EconML
EconML copied to clipboard
Wrong ATE estimation result, expected positive ATE got negative ATE
Hi,
I am fitting a DML model to my data, and I know the ATE of my treatment is positive, but the model gives me the negative result. I am wondering why this happened and how can I explain this? Is there any way to fix this wrong estimation?
It's hard to say based on the information you provided, but here are a few things to keep in mind:
- What do the confidence intervals look like? Depending on your data, it's possible that your estimate is just very imprecise (i.e. the confidence intervals are wide), such that the point estimate has the wrong sign but the "true" value is still within the confidence intevals.
- The quality of the estimate depends on the quality of the first stage models, particularly the treatment model. Have you chosen appropriate models given the structure of your data?
- DML models make several assumptions of the data that you have (e.g. that the treatment effect is linear in the treatment and that there are no unmeasured confounders). If these assumptions are not satisfied in your setting then you shouldn't expect to get accurate results.
If you have a concrete example you can share, then it might be possible to provide more specific guidance.
Our goal is to find what make our outcome Y decrease, and Y should always be decreased given the treatment T. I am sorry that I cannot share the data, but the case is my data should be that if I give a treatment then my outcome will decrease. The Y and T are negative correlated. But the fact is that I also got some wrong data in which when T is increasing the Y decrease a bit.
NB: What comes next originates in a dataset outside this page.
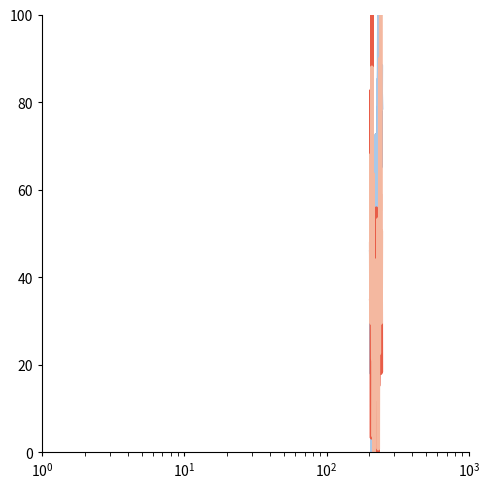

True or false: pct_chg and pre_close intersect in this chart.

True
I used Gradient Boosting for first stage and second stage model and LinearDML, below is my code.
est1 = LinearDML(
model_y=GradientBoostingRegressor(),
model_t=GradientBoostingRegressor(),
cv=5)
I find one of my treatment t ATE is negetive, and -5.658953873151606e-05 and the CI is (-6.571635269071133e-05, -4.746272477232079e-05). I don't know if the data would make the estimate wrong and how can I explain this result if it is actually the data issue?